Heute ist Reformationsfest. Martin Luther wandte sich damals besonders gegen den Ablasshandel. Der Gedanke, dass jemand egal wie er sonst lebt, sich einfach für Geld Gottes Vergebung sichern könne, war für Martin Luther sehr fragwürdig.

Hier ist eine Anekdote aus der Reformationszeit (frei aus meinem Gedächtnis):

Ein Straßenräuber kam zu einem Ablasshändler. Er wollte sich Vergebung für einige seiner Raubzüge erkaufen. Schließlich fragte er, ob er denn auch göttlichen Straferlass für Sünden, die er erst noch begehen wolle, kaufen könne. Auch dafür bekam er einen Erlassbrief.

Kurz darauf überfiel der Straßenräuber eben diesen Ablasshändler. Er nahm ihm viel Geld ab. Als der Ablasshändler sich darüber empörte, zeigte der Räuber ihm den Ablass, den er für böse Dinge, die er erst noch tun wollte, erworben hatte.

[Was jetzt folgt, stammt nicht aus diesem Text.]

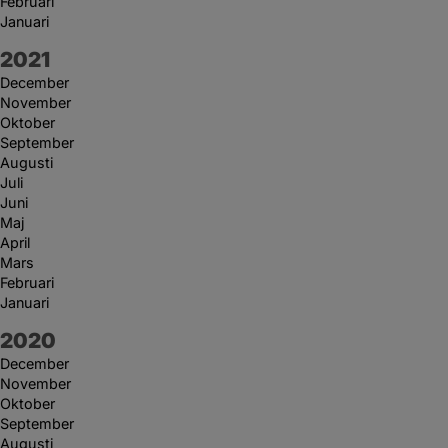
Februari
Januari
År:
2021
December
November
Oktober
September
Augusti
Juli
Juni
Maj
April
Mars
Februari
Januari
År:
2020
December
November
Oktober
September
Augusti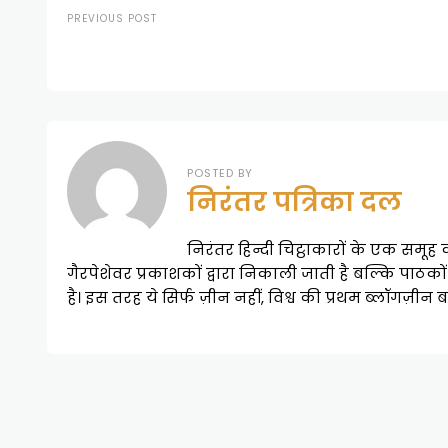
PREVIOUS POST
POSTED BY
निरंतर पत्रिका दल
निरंतर हिन्दी चिट्ठाकारों के एक समू
गैरपेशेवर प्रकाशकों द्वारा निकाली जाती है बल्कि पाठको
है। इस तरह ये सिर्फ ज़ीन नहीं, विश्व की प्रथम ब्लॉगज़ीन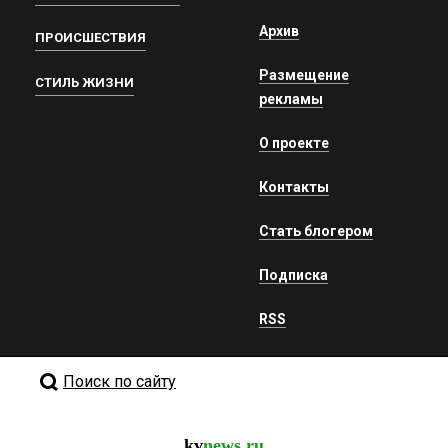
Архив
ПРОИСШЕСТВИЯ
Размещение
СТИЛЬ ЖИЗНИ
рекламы
О проекте
Контакты
Стать блогером
Подписка
RSS
Поиск по сайту
kv
news.ru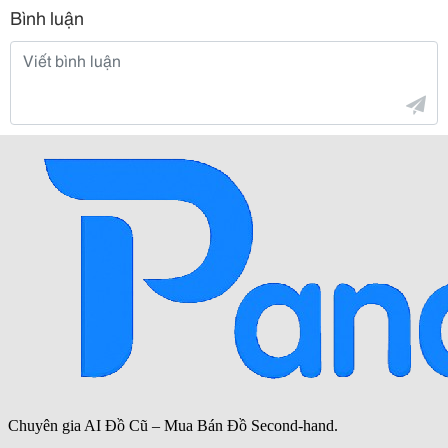
Bình luận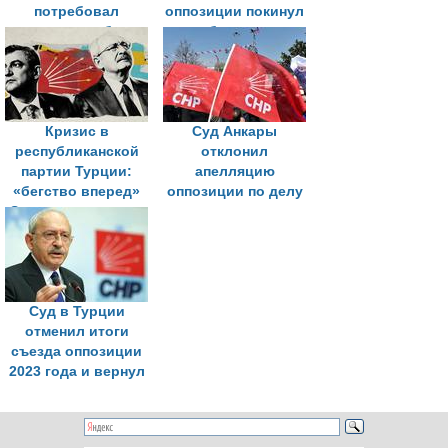
потребовал
оппозиции покинул
провести выборы
штаб-квартиру
председателя
партии в Анкаре
Кризис в
Суд Анкары
республиканской
отклонил
партии Турции:
апелляцию
«бегство вперед»
оппозиции по делу
Эрдогана и раскол
о смене
оппозиции
руководства
Суд в Турции
отменил итоги
съезда оппозиции
2023 года и вернул
прежнее
руководство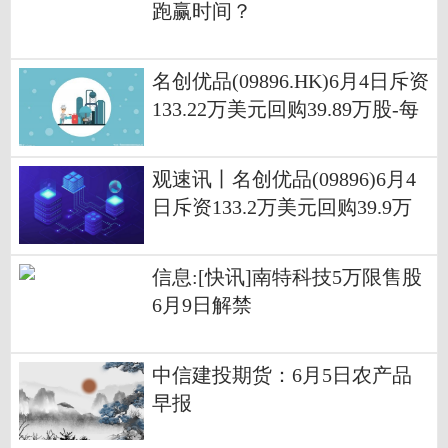
跑赢时间？
名创优品(09896.HK)6月4日斥资
133.22万美元回购39.89万股-每
日热文
观速讯丨名创优品(09896)6月4
日斥资133.2万美元回购39.9万
股
信息:[快讯]南特科技5万限售股
6月9日解禁
中信建投期货：6月5日农产品
早报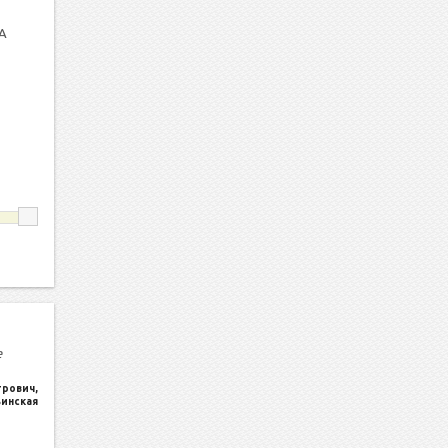
А
е
трович
,
ьинская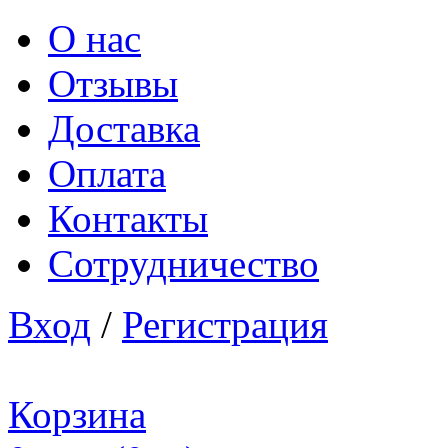
О нас
Отзывы
Доставка
Оплата
Контакты
Сотрудничество
Вход
/
Регистрация
Корзина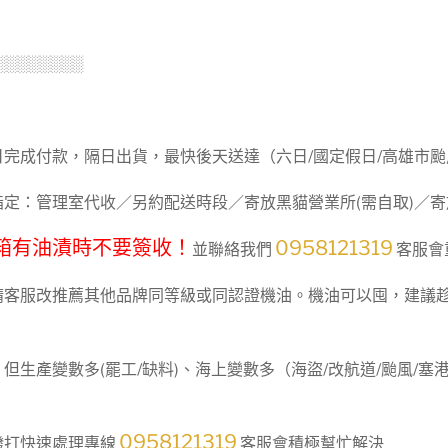
░░░░░░░░
日完成付款，隔日出貨，最快後天送達（六日/國定假日/高雄市
定：管理室代收／另約配送時段／寄放黑貓營業所(需自取)／寄放7
箱有油漬時不要簽收！
0958121319
並聯絡我們
客服會
可請客服改推薦其他品牌同等級或同認證機油。機油可以囤，建議
！
，但生產變數多(罷工/缺料)、海上變數多（海盜/改航道/颱風/
0958121319
撥打快速處理專線
客服會積極幫忙解決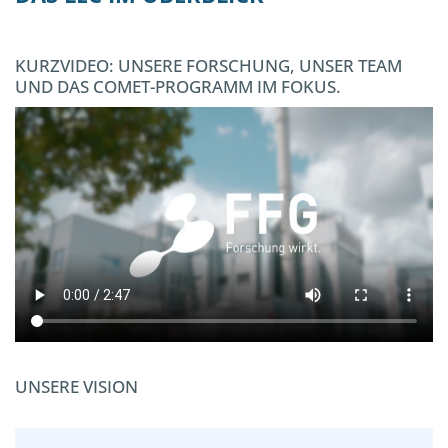
KURZVIDEO: UNSERE FORSCHUNG, UNSER TEAM
UND DAS COMET-PROGRAMM IM FOKUS.
UNSERE VISION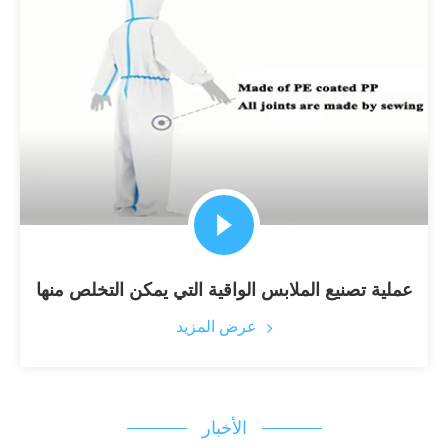
عملية تصنيع الملابس الواقية التي يمكن التخلص منها
عرض المزيد
الأخبار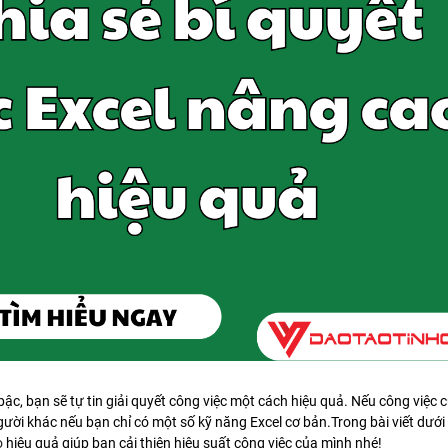
ậc, bạn sẽ tự tin giải quyết công việc một cách hiệu quả. Nếu công việc 
gười khác nếu bạn chỉ có một số kỹ năng Excel cơ bản.Trong bài viết dưới
o
hiệu quả giúp bạn cải thiện hiệu suất công việc của mình nhé!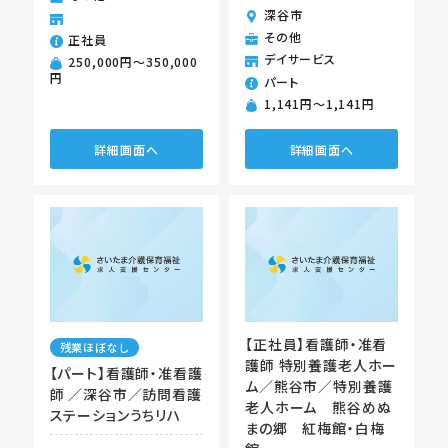
深谷市
その他
正社員
デイサービス
250,000円〜350,000
円
パート
1,141円〜1,141円
詳細画面へ
詳細画面へ
【正社員】看護師・准看
残業ほぼなし
護師 特別養護老人ホー
【パート】看護師・准看護
ム／熊谷市／特別養護
師 ／深谷市／訪問看護
老人ホーム 熊谷めぬ
ステーションうちリハ
まの郷 紅梅館・白梅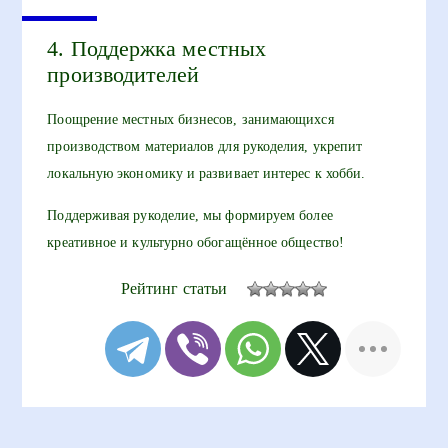
4. Поддержка местных
производителей
Поощрение местных бизнесов, занимающихся
производством материалов для рукоделия, укрепит
локальную экономику и развивает интерес к хобби.
Поддерживая рукоделие, мы формируем более
креативное и культурно обогащённое общество!
Рейтинг статьи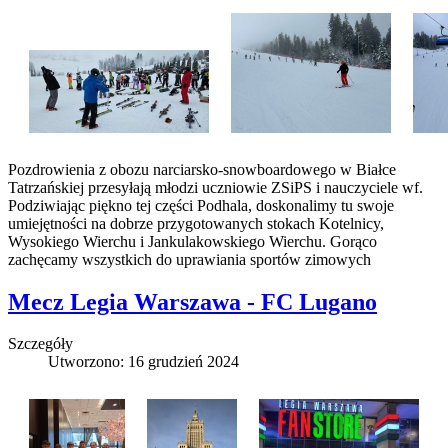
Pozdrowienia z obozu narciarsko-snowboardowego w Białce
Tatrzańskiej przesyłają młodzi uczniowie ZSiPS i nauczyciele wf.
Podziwiając piękno tej części Podhala, doskonalimy tu swoje
umiejętności na dobrze przygotowanych stokach Kotelnicy,
Wysokiego Wierchu i Jankulakowskiego Wierchu. Gorąco
zachęcamy wszystkich do uprawiania sportów zimowych
Mecz Legia Warszawa - FC Lugano
Szczegóły
Utworzono: 16 grudzień 2024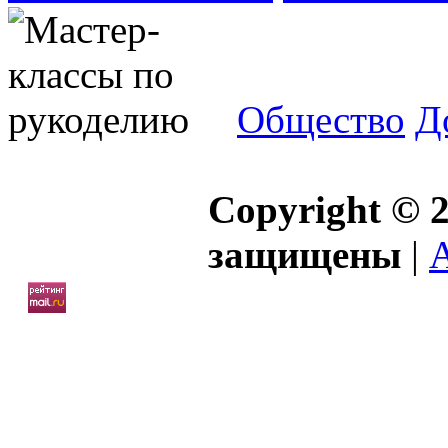
Общество
Д
Copyright © 2
защищены
|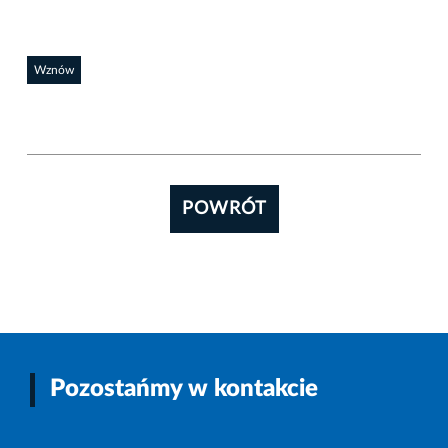
Wznów
POWRÓT
Pozostańmy w kontakcie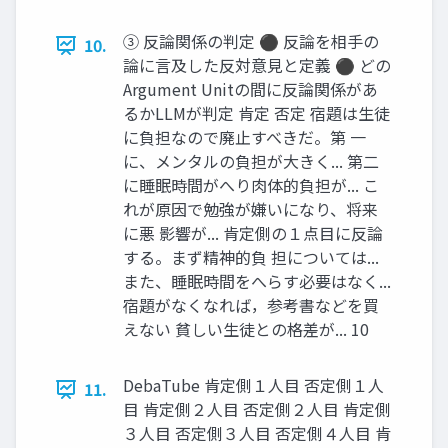
③ 反論関係の判定 ⚫ 反論を相手の
10.
論に言及した反対意見と定義 ⚫ どの
Argument Unitの間に反論関係があ
るかLLMが判定 肯定 否定 宿題は生徒
に負担なので廃止すべきだ。第 一
に、メンタルの負担が大きく... 第二
に睡眠時間がへり肉体的負担が... こ
れが原因で勉強が嫌いになり、将来
に悪 影響が... 肯定側の１点目に反論
する。まず精神的負 担については...
また、睡眠時間をへらす必要はなく...
宿題がなくなれば，参考書などを買
えない 貧しい生徒との格差が... 10
DebaTube 肯定側１人目 否定側１人
11.
目 肯定側２人目 否定側２人目 肯定側
３人目 否定側３人目 否定側４人目 肯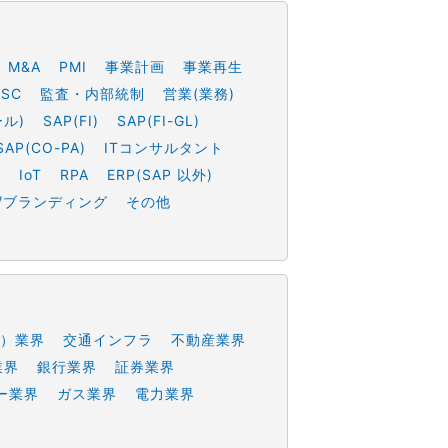
M&A
PMI
事業計画
事業再生
SSC
監査・内部統制
営業(業務)
ール)
SAP(FI)
SAP(FI-GL)
SAP(CO-PA)
ITコンサルタント
h
IoT
RPA
ERP(SAP 以外)
/ブランディング
その他
）業界
交通インフラ
不動産業界
業界
銀行業界
証券業界
ー業界
ガス業界
電力業界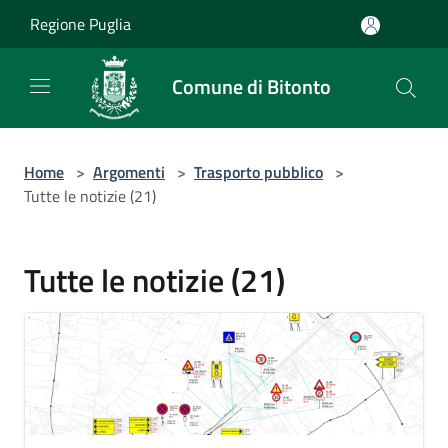
Salta al contenuto principale
Regione Puglia
Comune di Bitonto
Home
>
Argomenti
>
Trasporto pubblico
>
Tutte le notizie (21)
Tutte le notizie (21)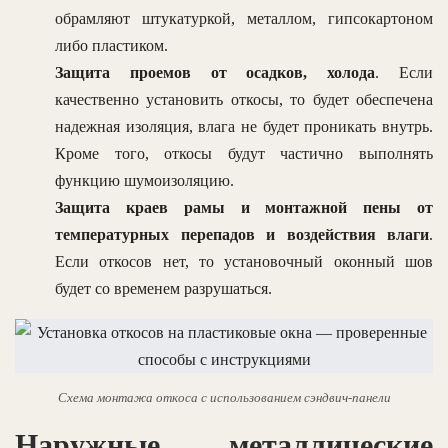
обрамляют штукатуркой, металлом, гипсокартоном
либо пластиком.
Защита проемов от осадков, холода
. Если
качественно установить откосы, то будет обеспечена
надежная изоляция, влага не будет проникать внутрь.
Кроме того, откосы будут частично выполнять
функцию шумоизоляцию.
Защита краев рамы и монтажной пены от
температурных перепадов и воздействия влаги
.
Если откосов нет, то установочный оконный шов
будет со временем разрушаться.
Схема монтажа откоса с использованием сэндвич-панели
Наружные металлические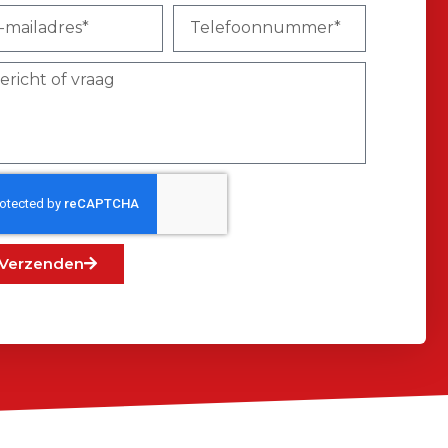
Verzenden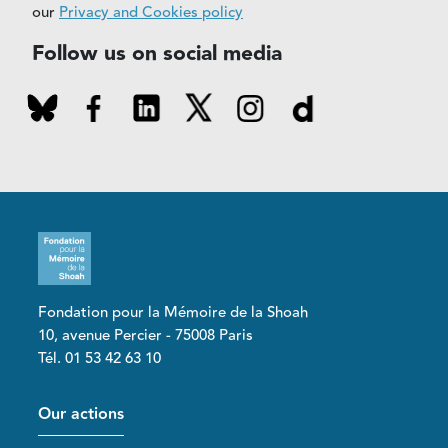
our
Privacy and Cookies policy
Follow us on social media
Fondation pour la Mémoire de la Shoah
10, avenue Percier - 75008 Paris
Tél. 01 53 42 63 10
Pied de page
Our actions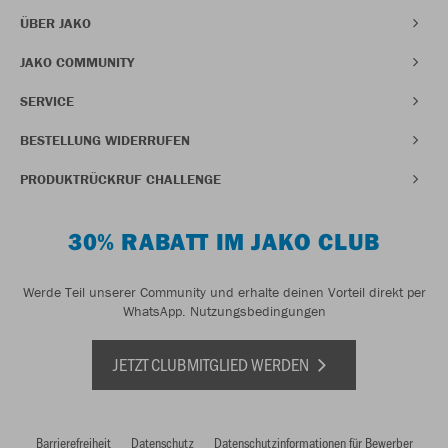
ÜBER JAKO
JAKO COMMUNITY
SERVICE
BESTELLUNG WIDERRUFEN
PRODUKTRÜCKRUF CHALLENGE
30% RABATT IM JAKO CLUB
Werde Teil unserer Community und erhalte deinen Vorteil direkt per
WhatsApp.
Nutzungsbedingungen
JETZT CLUBMITGLIED WERDEN
Barrierefreiheit
Datenschutz
Datenschutzinformationen für Bewerber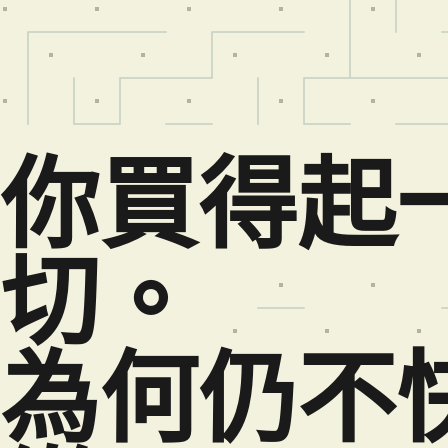
你買得起
切。
為何仍不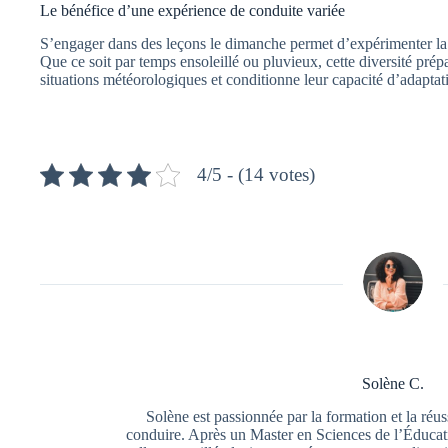
Le bénéfice d’une expérience de conduite variée
S’engager dans des leçons le dimanche permet d’expérimenter la c
Que ce soit par temps ensoleillé ou pluvieux, cette diversité prép
situations météorologiques et conditionne leur capacité d’adaptat
4/5 - (14 votes)
Solène C.
Solène est passionnée par la formation et la réu
conduire. Après un Master en Sciences de l’Éducat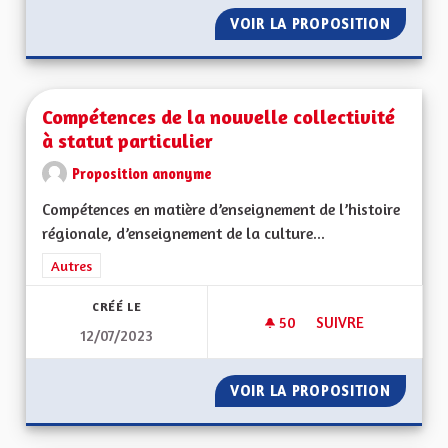
VOIR LA PROPOSITION
REGULA
Compétences de la nouvelle collectivité
à statut particulier
Proposition anonyme
Compétences en matière d’enseignement de l’histoire
régionale, d’enseignement de la culture...
Filtrer les résultats de la catégorie : Autres
Autres
CRÉÉ LE
50
50 ABONNÉS
SUIVRE
12/07/2023
COMPÉTENCES DE LA
VOIR LA PROPOSITION
COMPÉT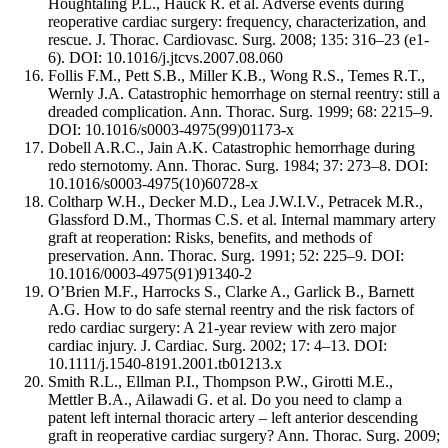
Houghtaling P.L., Hauck R. et al. Adverse events during
reoperative cardiac surgery: frequency, characterization, and
rescue. J. Thorac. Cardiovasc. Surg. 2008; 135: 316–23 (e1-
6). DOI: 10.1016/j.jtcvs.2007.08.060
Follis F.M., Pett S.B., Miller K.B., Wong R.S., Temes R.T.,
Wernly J.A. Catastrophic hemorrhage on sternal reentry: still a
dreaded complication. Ann. Thorac. Surg. 1999; 68: 2215–9.
DOI: 10.1016/s0003-4975(99)01173-x
Dobell A.R.C., Jain A.K. Catastrophic hemorrhage during
redo sternotomy. Ann. Thorac. Surg. 1984; 37: 273–8. DOI:
10.1016/s0003-4975(10)60728-x
Coltharp W.H., Decker M.D., Lea J.W.I.V., Petracek M.R.,
Glassford D.M., Thormas C.S. et al. Internal mammary artery
graft at reoperation: Risks, benefits, and methods of
preservation. Ann. Thorac. Surg. 1991; 52: 225–9. DOI:
10.1016/0003-4975(91)91340-2
O’Brien M.F., Harrocks S., Clarke A., Garlick B., Barnett
A.G. How to do safe sternal reentry and the risk factors of
redo cardiac surgery: A 21-year review with zero major
cardiac injury. J. Cardiac. Surg. 2002; 17: 4–13. DOI:
10.1111/j.1540-8191.2001.tb01213.x
Smith R.L., Ellman P.I., Thompson P.W., Girotti M.E.,
Mettler B.A., Ailawadi G. et al. Do you need to clamp a
patent left internal thoracic artery – left anterior descending
graft in reoperative cardiac surgery? Ann. Thorac. Surg. 2009;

Vielleicht ist diese Geschichte aus einem alten Reformationsbuch ein überspitzte Darstellung der damaligen Verhältnisse. Vielleicht auch nicht.

Diese Anekdote macht deutlich worum es damals ging. Der Gedanke, dass man Gottes Gunst und Vergebung kaufen könne, untergräbt die Ehrfurcht vor Gottes Geboten. Zudem hätten Reiche bei Gott erhebliche Vorteile.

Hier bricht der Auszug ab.